Camera geometry data

- Opening Delimiter -

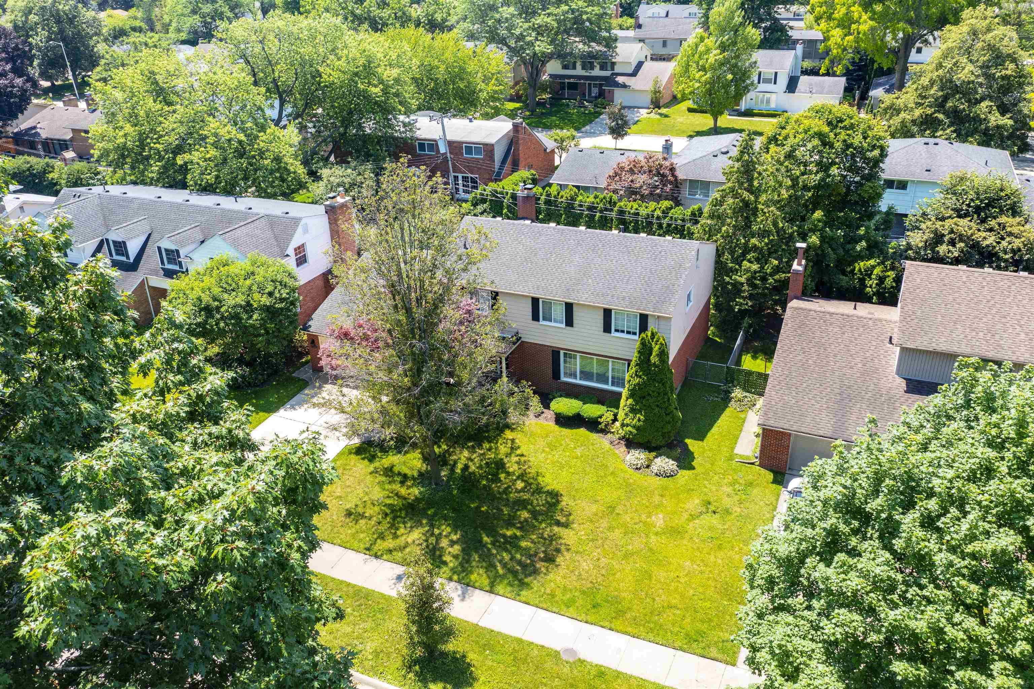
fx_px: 804
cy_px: 344
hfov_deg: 65.5
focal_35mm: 28
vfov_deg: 46.4
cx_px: 517
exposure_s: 1/200
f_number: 4.5
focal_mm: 10.26
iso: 100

- Closing Delimiter -

◆ EXERCISE AIM ◆
Transcribe all of the data above verbatim but omit every picture.

◆ EXERCISE ANSWER ◆
fx_px: 804
cy_px: 344
hfov_deg: 65.5
focal_35mm: 28
vfov_deg: 46.4
cx_px: 517
exposure_s: 1/200
f_number: 4.5
focal_mm: 10.26
iso: 100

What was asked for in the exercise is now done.